I have a python code (Running on a raspbian OS) which reads the value of a joystick axis and then sends the value to an arduino.

At the start of the code I have typed:

import pygame

I can then use functions defined inside pygame, such as get_axis(). This all works fine.

My problem is that the get_axis() function prints the value on the python shell and LXTerminal, which is not what I want.

All of the pygame files are located in the folder:


And I know that the function I want is located inside:


But how do I open and edit this shared object file?

  • You don't, or at least, not directly. A .so file is a compiled library, i.e., it does not contain any python source. These are needed to wrap system calls and other C interface stuff. However, I'm not a python user and don't know the nitty gritty; there should be the source for this somewhere (note, it will be at least partially in C) and you could modify that and recompile. I've changed your title to better reflect what information you are looking for. This might actually be better on Stack Overflow.
    – goldilocks
    Nov 17 '14 at 13:57
  • 3
    Come over to StackOverflow and show us your code. There's nothing wrong with get_axis(), you're just using it wrong. We'll need to see a small code example in order to show you how to fix your mistake. But I bet get_axis() is printing its result because you're calling the function in the interactive interpreter without assigning the result to a variable, so the interpreter is simply printing the result.
    – PM 2Ring
    Nov 17 '14 at 14:16
  • Have you familiarised yourself with the Pygame docs and started working through the tutorials?
    – PM 2Ring
    Nov 17 '14 at 14:19
  • @PM2Ring Thank you. I have posted the question here
    – Blue7
    Nov 17 '14 at 15:41

You normally don't edit a shared object file, you compile it from the sources after editing it.

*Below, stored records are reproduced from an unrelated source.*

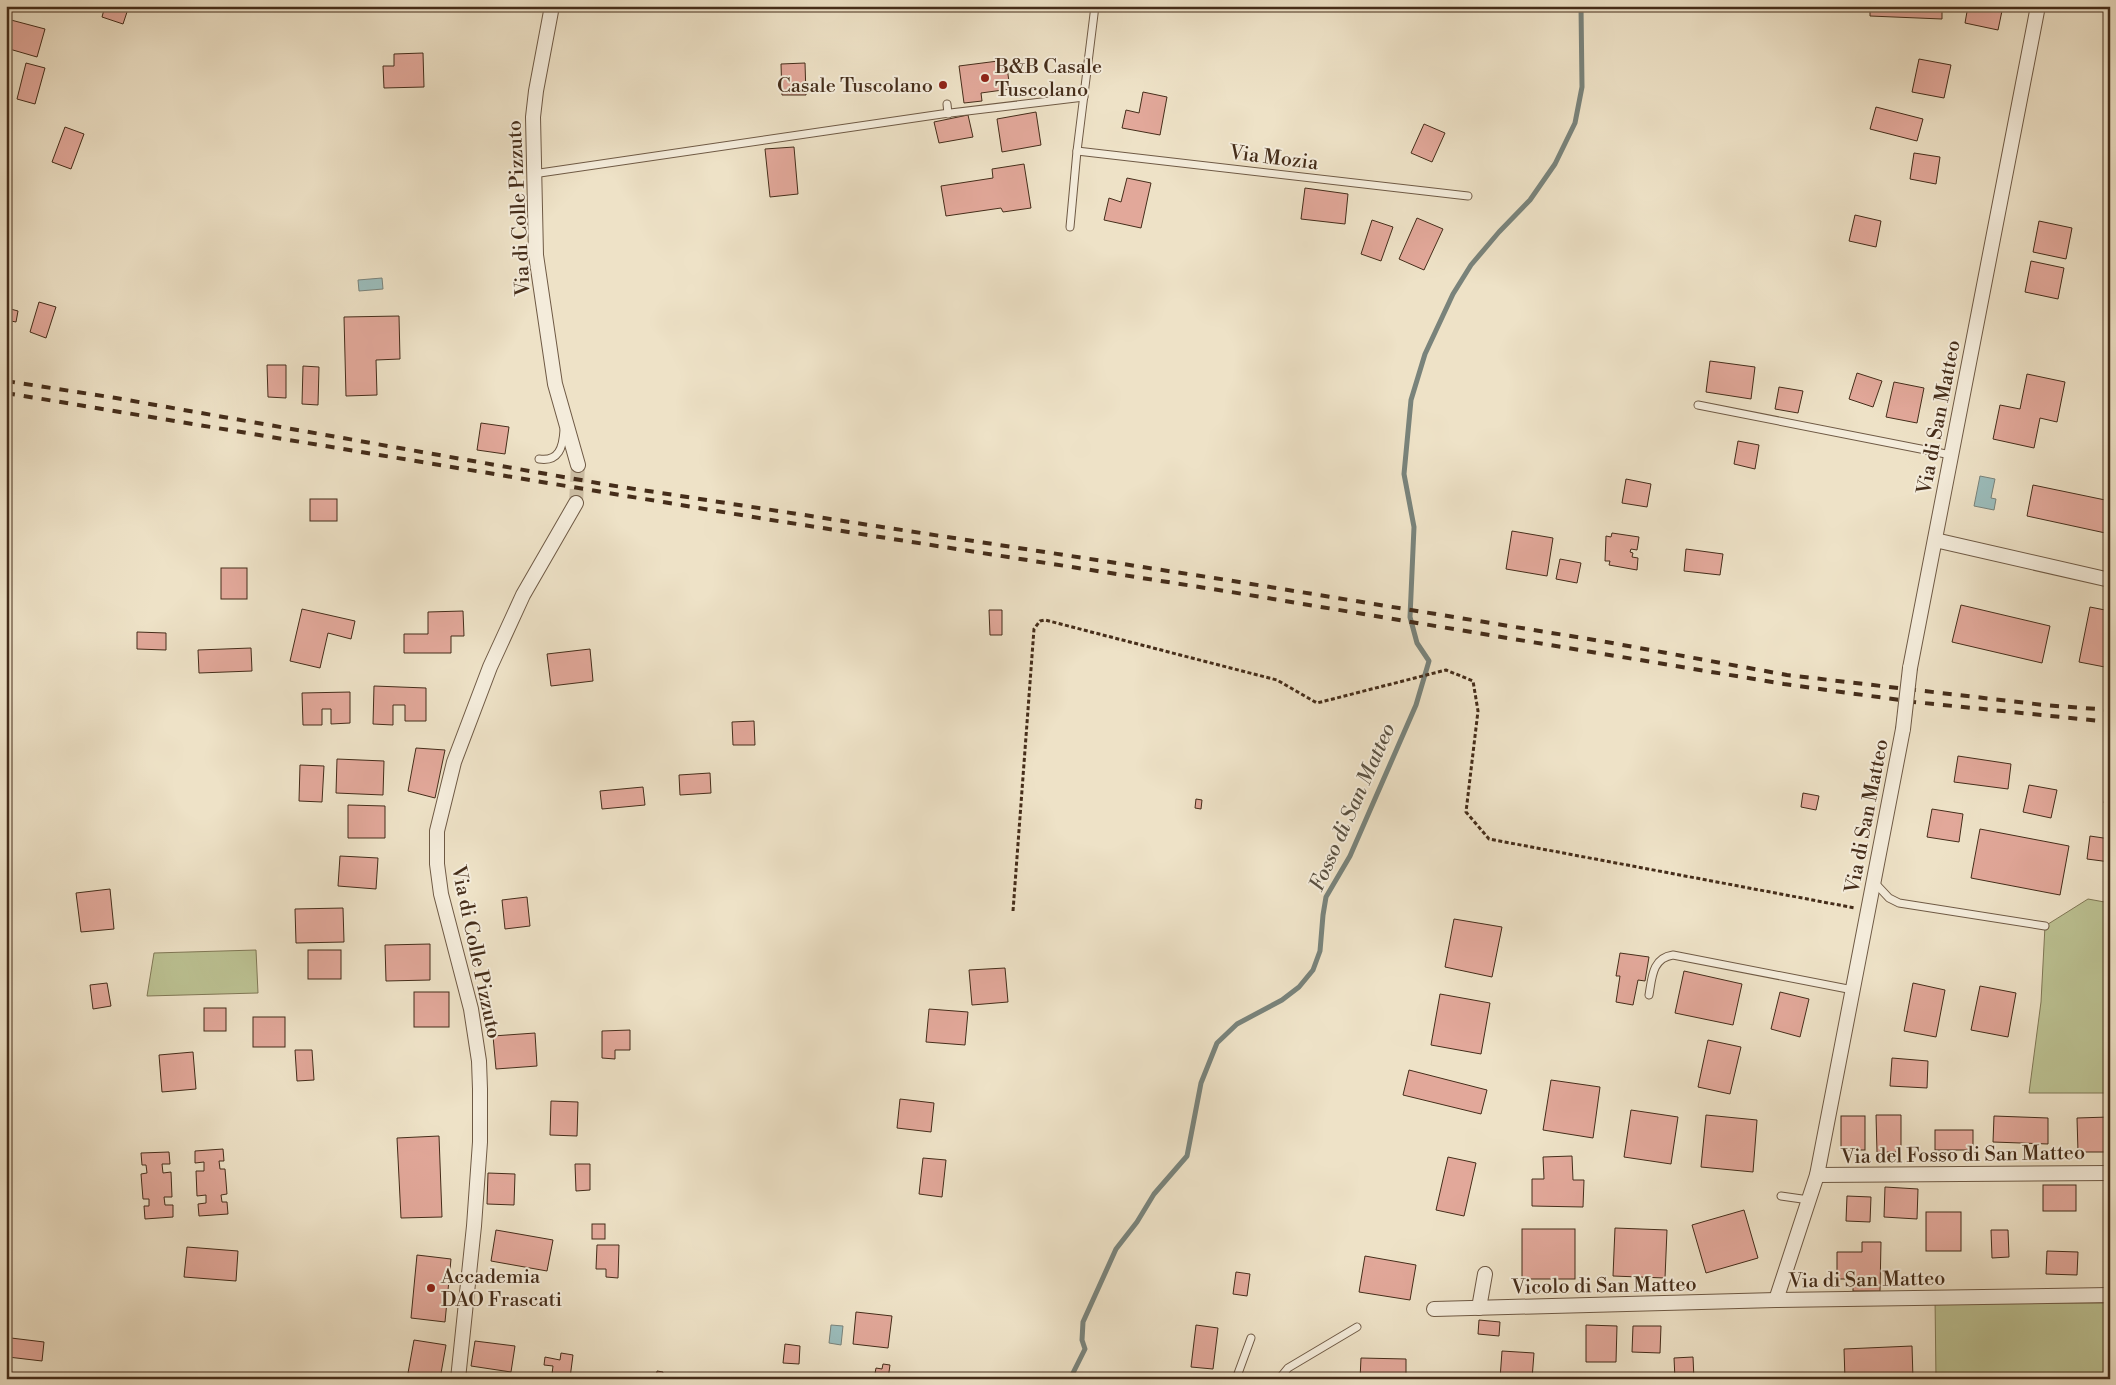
<svg xmlns="http://www.w3.org/2000/svg" width="2116" height="1385" viewBox="0 0 2116 1385" font-family="'Libre Bodoni',serif">
<rect width="100%" height="100%" fill="#eee2c7"/>
<filter id="stains"><feTurbulence type="fractalNoise" baseFrequency=".004" numOctaves="4"/><feColorMatrix values="0 0 0 0 .2 0 0 0 0 .09 0 0 0 0 .02 0 0 0 .5 -.17"/></filter>
<radialGradient id="worn" r=".72"><stop offset=".6" stop-color="#630" stop-opacity="0"/><stop offset="1" stop-color="#630" stop-opacity=".3"/></radialGradient>
<g fill="#bcc293" stroke="#807856">
<polygon points="2088,899 2110,903 2110,1093 2029,1093 2041,1002 2045,926"/>
<polygon points="256,950 258,993 147,996 154,953"/>
<polygon points="1935,1298 2024,1303 2110,1303 2110,1379 1936,1379"/>
</g>
<g fill="#9bbdbc" stroke="#79837b">
<polygon points="382,278 383,289 359,291 358,280"/>
<polygon points="1980,476 1995,479 1991,498 1996,499 1994,510 1974,506"/>
<polygon points="831,1325 843,1326 841,1345 829,1343"/>
</g>
<g fill="none" stroke-linecap="round" stroke-linejoin="round">
<polyline stroke="#79837b" stroke-width="5" points="1070,1379 1085,1349 1082,1340 1083,1322 1116,1249 1137,1222 1154,1194 1187,1156 1201,1083 1217,1043 1237,1024 1282,1000 1299,987 1313,970 1320,951 1323,915 1326,897 1350,856 1416,705 1429,661 1417,643 1410,617 1414,527 1404,474 1411,400 1425,354 1453,294 1471,265 1499,232 1530,200 1555,164 1575,123 1582,87 1581,6"/>
</g>
<g fill="#e2a89a" stroke="#452d1a">
<polygon points="105,6 129,6 123,24 102,17"/>
<polygon points="1870,6 1942,6 1942,19 1870,16"/>
<polygon points="1968,6 2003,6 1998,30 1965,23"/>
<polygon points="11,20 45,29 37,57 6,48 6,36"/>
<polygon points="423,53 424,87 384,88 383,66 394,66 394,54"/>
<polygon points="1919,59 1951,65 1944,98 1912,92"/>
<polygon points="1006,60 1010,89 981,93 982,101 964,103 959,66"/>
<polygon points="26,63 45,68 35,104 17,99"/>
<polygon points="805,63 806,95 782,95 781,64"/>
<polygon points="1143,92 1167,97 1160,135 1122,128 1126,110 1139,113"/>
<polygon points="1876,107 1923,119 1917,141 1870,129"/>
<polygon points="1036,112 1041,145 1002,152 997,119"/>
<polygon points="968,115 973,137 939,143 934,122"/>
<polygon points="1424,124 1445,133 1432,162 1411,153"/>
<polygon points="65,127 84,134 71,169 52,162"/>
<polygon points="794,147 798,194 770,197 765,149"/>
<polygon points="1914,153 1940,157 1936,184 1910,179"/>
<polygon points="1024,164 1031,208 1003,212 1001,208 946,216 941,186 993,178 992,169"/>
<polygon points="1127,178 1151,183 1141,228 1104,220 1109,198 1121,202"/>
<polygon points="1305,188 1348,194 1345,224 1301,219"/>
<polygon points="1855,215 1881,221 1876,247 1849,241"/>
<polygon points="1417,218 1443,229 1424,270 1399,259"/>
<polygon points="1372,220 1393,227 1381,261 1361,254"/>
<polygon points="2039,221 2072,228 2066,259 2033,252"/>
<polygon points="2031,261 2064,268 2058,299 2025,292"/>
<polygon points="39,302 56,307 46,338 30,332"/>
<polygon points="7,308 18,311 16,322 6,320"/>
<polygon points="399,316 400,359 376,360 377,395 346,396 344,317"/>
<polygon points="1710,361 1755,367 1751,399 1706,392"/>
<polygon points="267,365 286,365 286,398 268,397"/>
<polygon points="303,366 319,367 318,405 302,404"/>
<polygon points="1857,373 1882,381 1873,407 1849,399"/>
<polygon points="2027,374 2065,382 2057,422 2040,418 2034,448 1993,439 2000,405 2020,409"/>
<polygon points="1894,382 1924,388 1917,423 1886,417"/>
<polygon points="1779,387 1803,391 1798,413 1775,409"/>
<polygon points="481,423 509,427 505,454 477,450"/>
<polygon points="1738,441 1759,445 1755,469 1734,464"/>
<polygon points="1626,479 1651,484 1647,507 1622,503"/>
<polygon points="2033,485 2110,501 2110,534 2027,516"/>
<rect x="310" y="499" width="27" height="22"/>
<polygon points="1512,531 1553,538 1547,576 1506,569"/>
<polygon points="1612,533 1639,537 1637,550 1631,549 1630,552 1633,553 1632,557 1638,558 1637,570 1609,565 1610,561 1605,561 1606,536 1611,537"/>
<polygon points="1686,549 1723,554 1720,575 1684,571"/>
<polygon points="1560,559 1581,563 1577,583 1556,579"/>
<rect x="221" y="568" width="26" height="31"/>
<polygon points="1961,605 2050,626 2042,663 1952,642"/>
<polygon points="2090,607 2110,611 2110,668 2079,662"/>
<polygon points="302,609 355,621 351,639 328,633 320,668 290,661"/>
<polygon points="989,610 1002,610 1002,635 990,635"/>
<polygon points="463,611 464,636 451,636 451,653 404,653 404,634 428,634 428,612"/>
<polygon points="137,632 166,633 166,650 137,649"/>
<polygon points="251,648 252,671 199,673 198,650"/>
<polygon points="590,649 593,681 551,686 547,654"/>
<polygon points="374,686 426,688 426,721 405,721 405,705 393,705 393,725 373,724"/>
<polygon points="350,692 350,723 331,724 331,709 322,709 322,725 303,725 302,693"/>
<polygon points="754,721 755,745 733,745 732,722"/>
<polygon points="416,748 445,750 435,798 408,791"/>
<polygon points="1958,756 2011,764 2008,789 1954,782"/>
<polygon points="337,759 384,761 383,795 336,793"/>
<polygon points="300,765 324,766 322,802 299,801"/>
<polygon points="2110,770 2110,804 2104,803"/>
<polygon points="710,773 711,793 680,795 679,775"/>
<polygon points="2029,785 2057,790 2051,818 2023,812"/>
<polygon points="643,787 645,805 602,809 600,791"/>
<polygon points="1803,793 1819,796 1816,810 1801,807"/>
<polygon points="1196,799 1202,800 1201,809 1195,808"/>
<polygon points="348,805 385,806 385,838 348,838"/>
<polygon points="1932,809 1963,814 1959,842 1927,837"/>
<polygon points="1980,829 2069,846 2060,895 1971,878"/>
<polygon points="2090,836 2110,839 2110,862 2087,859"/>
<polygon points="340,856 378,858 376,889 338,886"/>
<polygon points="110,889 114,929 81,932 76,893"/>
<polygon points="527,897 530,926 505,929 502,900"/>
<polygon points="343,908 344,942 296,943 295,909"/>
<polygon points="1454,919 1502,927 1492,977 1445,967"/>
<polygon points="430,944 430,980 386,981 385,945"/>
<rect x="308" y="950" width="33" height="29"/>
<polygon points="1620,953 1649,957 1645,981 1638,980 1633,1005 1616,1002 1620,976 1616,976"/>
<polygon points="1005,968 1008,1002 972,1005 969,970"/>
<polygon points="1684,971 1742,984 1733,1025 1675,1013"/>
<polygon points="107,983 111,1006 93,1009 90,985"/>
<polygon points="1913,983 1945,990 1936,1037 1904,1031"/>
<polygon points="1980,986 2016,993 2008,1037 1971,1030"/>
<rect x="414" y="992" width="35" height="35"/>
<polygon points="1780,992 1809,999 1800,1037 1771,1029"/>
<polygon points="1440,994 1490,1003 1481,1054 1431,1045"/>
<rect x="204" y="1008" width="22" height="23"/>
<polygon points="929,1009 968,1012 965,1045 926,1042"/>
<rect x="253" y="1017" width="32" height="30"/>
<polygon points="630,1030 630,1050 615,1050 615,1059 602,1058 602,1031"/>
<polygon points="535,1033 537,1066 496,1069 493,1036"/>
<polygon points="1708,1040 1741,1047 1730,1094 1698,1087"/>
<polygon points="295,1050 312,1050 314,1080 297,1081"/>
<polygon points="193,1052 196,1089 162,1092 159,1055"/>
<polygon points="1892,1058 1928,1061 1927,1088 1890,1086"/>
<polygon points="1409,1070 1487,1090 1481,1114 1403,1095"/>
<polygon points="1551,1080 1600,1087 1593,1138 1543,1130"/>
<polygon points="900,1099 934,1103 931,1132 897,1128"/>
<polygon points="551,1101 578,1102 577,1136 550,1135"/>
<polygon points="1631,1110 1678,1117 1671,1164 1624,1157"/>
<polygon points="1706,1115 1757,1120 1753,1172 1701,1167"/>
<polygon points="1876,1115 1901,1115 1901,1152 1877,1152"/>
<rect x="1841" y="1116" width="24" height="34"/>
<polygon points="1994,1116 2048,1118 2048,1144 1993,1142"/>
<polygon points="2109,1117 2109,1152 2078,1152 2077,1118"/>
<rect x="1935" y="1130" width="38" height="20"/>
<polygon points="439,1136 442,1217 401,1218 397,1138"/>
<polygon points="223,1149 224,1161 219,1161 220,1169 225,1169 227,1194 221,1195 222,1202 227,1202 228,1214 199,1216 198,1204 206,1203 206,1195 197,1196 196,1171 204,1171 204,1162 195,1163 195,1151"/>
<polygon points="169,1152 170,1164 162,1164 163,1173 171,1172 172,1197 164,1197 165,1205 173,1205 173,1217 145,1219 144,1206 149,1206 149,1199 143,1199 141,1174 147,1173 146,1165 142,1165 141,1153"/>
<polygon points="1572,1156 1573,1180 1584,1180 1583,1207 1532,1206 1532,1179 1544,1179 1543,1157"/>
<polygon points="1448,1157 1476,1163 1464,1216 1436,1210"/>
<polygon points="923,1158 946,1160 942,1197 919,1194"/>
<polygon points="575,1164 590,1164 590,1190 576,1191"/>
<polygon points="488,1173 515,1174 514,1205 487,1204"/>
<rect x="2043" y="1185" width="33" height="26"/>
<polygon points="1885,1187 1918,1189 1917,1219 1884,1217"/>
<polygon points="1847,1196 1871,1197 1870,1222 1846,1221"/>
<polygon points="1744,1210 1758,1258 1706,1273 1692,1225"/>
<rect x="1926" y="1212" width="35" height="39"/>
<rect x="592" y="1224" width="13" height="15"/>
<polygon points="1615,1228 1667,1230 1665,1278 1613,1276"/>
<rect x="1522" y="1229" width="53" height="50"/>
<polygon points="496,1230 553,1240 547,1271 491,1261"/>
<polygon points="1991,1230 2008,1230 2009,1257 1992,1258"/>
<polygon points="1862,1242 1881,1242 1880,1291 1853,1291 1853,1279 1837,1279 1837,1252 1862,1252"/>
<polygon points="597,1245 619,1245 618,1278 606,1277 606,1269 596,1269"/>
<polygon points="187,1247 238,1251 236,1281 184,1277"/>
<polygon points="2047,1251 2078,1252 2077,1275 2046,1274"/>
<polygon points="417,1255 451,1259 445,1322 411,1318"/>
<polygon points="1365,1256 1416,1265 1410,1300 1359,1292"/>
<polygon points="1236,1272 1250,1274 1247,1296 1233,1294"/>
<polygon points="856,1312 892,1316 888,1348 853,1344"/>
<polygon points="1479,1320 1500,1322 1499,1336 1478,1334"/>
<polygon points="1196,1325 1218,1328 1213,1369 1191,1367"/>
<polygon points="1586,1325 1617,1326 1616,1362 1586,1362"/>
<polygon points="1633,1326 1661,1326 1660,1353 1632,1352"/>
<polygon points="11,1338 44,1342 42,1361 8,1357"/>
<polygon points="414,1340 446,1345 440,1379 408,1373"/>
<polygon points="475,1341 515,1346 511,1372 471,1366"/>
<polygon points="785,1344 800,1346 799,1364 783,1363"/>
<polygon points="1912,1346 1913,1379 1845,1379 1844,1349"/>
<polygon points="1502,1351 1534,1353 1532,1379 1500,1379"/>
<polygon points="561,1353 573,1355 570,1378 552,1374 553,1366 544,1365 545,1357 560,1360"/>
<polygon points="1693,1357 1694,1379 1675,1379 1674,1358"/>
<polygon points="1361,1358 1406,1359 1406,1379 1360,1379"/>
<polygon points="883,1364 890,1365 888,1379 874,1379 876,1368 882,1369"/>
<polygon points="657,1371 663,1372 662,1379 656,1379"/>
</g>
<g fill="none" stroke-linecap="round" stroke-linejoin="round">
<polyline stroke="#ccbea4" stroke-width="14" stroke-dasharray="14 7" stroke-linecap="butt" points="576,503 578,465"/>
<defs>
<g id="service">
<polyline points="947,104 948,114"/>
<polyline points="1077,151 1468,196"/>
<polyline points="533,174 942,114 1084,97"/>
<polyline points="1070,227 1077,151 1095,6"/>
<polyline points="1698,405 1951,455"/>
<path d="M539,459C559,462 563,447 564,430"/>
<polyline points="1874,882 1889,898 1899,903 2045,926"/>
<path d="M1649,995C1652,978 1652,958 1673,955L1853,990"/>
<polyline points="1781,1196 1809,1200"/>
<polyline points="1236,1379 1251,1338"/>
<polyline points="1279,1379 1288,1368 1357,1327"/>
</g>
<g id="minor">
<polyline points="552,6 536,91 533,117 536,255 555,384 578,465"/>
<polyline points="1935,540 2110,580"/>
<polyline points="1910,668 2038,6"/>
<polyline points="1817,1175 2110,1173"/>
<polyline points="1776,1300 1817,1175 1903,729"/>
<polyline points="1479,1308 1485,1274"/>
<polyline points="1434,1309 1776,1300 2110,1295"/>
<polyline points="458,1379 474,1226 480,1142 480,1089 479,1061 471,1009 441,894 437,864 437,831 454,762 490,667 523,595 576,503"/>
</g>
</defs>
<use href="#service" stroke="#6f5a45" stroke-width="9"/>
<use href="#minor" stroke="#6f5a45" stroke-width="16"/>
<polyline stroke="#452d1a" stroke-width="3" stroke-dasharray="4 2.5" stroke-linecap="butt" points="1013,911 1034,629 1040,621 1045,620 1277,680 1317,703 1446,670 1473,681 1478,711 1466,812 1489,839 1855,908"/>
<use href="#service" stroke="#f4ecdb" stroke-width="7"/>
<use href="#minor" stroke="#f4ecdb" stroke-width="14"/>
<g stroke="#452d1a" stroke-width="4" stroke-dasharray="9 9" stroke-linecap="butt">
<polyline points="6,381 116,398 609,485 1227,580 1601,641 1787,675 2044,705 2110,710"/>
<polyline points="6,393 765,519 1225,591 1784,684 1914,702 2110,722"/>
</g>
<defs>
<polyline id="minor-bridge" points="1903,729 1910,668"/>
</defs>
<use href="#minor-bridge" stroke="#6f5a45" stroke-width="16" stroke-linecap="butt"/>
<use href="#minor-bridge" stroke="#f4ecdb" stroke-width="14"/>
</g>
<g fill="#8f2418" stroke="#f4ecdb" stroke-width="2">
<circle cx="985" cy="78" r="5"/>
<circle cx="943" cy="85" r="5"/>
<circle cx="431" cy="1288" r="5"/>
</g>
<g text-anchor="middle" stroke-width="4" stroke-linejoin="round" paint-order="stroke">
<g font-size="20" fill="#452d1a" stroke="#f4ecdb" text-anchor="start">
<text x="995" y="73">B&amp;B Casale<tspan x="995" dy="23">Tuscolano</tspan></text>
<text x="933" y="92" text-anchor="end">Casale Tuscolano</text>
<text x="441" y="1283">Accademia<tspan x="441" dy="23">DAO Frascati</tspan></text>
</g>
<g font-size="20" fill="#452d1a" stroke="#f4ecdb">
<text transform="translate(1274 157) rotate(7)" y="7">Via Mozia</text>
<text transform="translate(518 208) rotate(-93)" y="7">Via di Colle Pizzuto</text>
<text transform="translate(1938 417) rotate(-79)" y="7">Via di San Matteo</text>
<text transform="translate(1866 816) rotate(-79)" y="7">Via di San Matteo</text>
<text transform="translate(477 952) rotate(78)" y="7">Via di Colle Pizzuto</text>
<text transform="translate(1963 1154) rotate(-1)" y="7">Via del Fosso di San Matteo</text>
<text transform="translate(1867 1279) rotate(-1)" y="7">Via di San Matteo</text>
<text transform="translate(1604 1285) rotate(-1)" y="7">Vicolo di San Matteo</text>
</g>
<g font-size="21" font-style="italic" fill="#5a5142" stroke="#f4ecdb">
<text transform="translate(1352 807) rotate(-66)" y="7">Fosso di San Matteo</text>
</g>
</g>
<rect width="2116" height="1385" fill="none" stroke="#eee2c7" stroke-width="25"/>
<rect x="8" y="8" width="2101" height="1370" fill="none" stroke="#452d1a" stroke-width="2.5"/>
<rect x="12" y="12" width="2091" height="1360" fill="none" stroke="#452d1a"/>
<rect width="100%" height="100%" filter="url(#stains)"/>
<rect width="100%" height="100%" fill="url(#worn)"/>
</svg>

You can download the sources for pygame, the latest released sources are http://pygame.org/ftp/pygame-1.9.1release.tar.gz.

If you download that, the actual sources for the joystick.so are under src/joystick.c. Compilation/installation is not done via the common ./configure, make and make install routines as this is a Python package. In order to compile/install you call:

python setup.py install 

in the base directory of the extracted tar file.

The compilation depends on several packages, unfortunately there is no clear overview of what needs to be installed (smpeg, videodev.h), so it might require some searching in order to get that to install, depending on how clean your machine is to start with.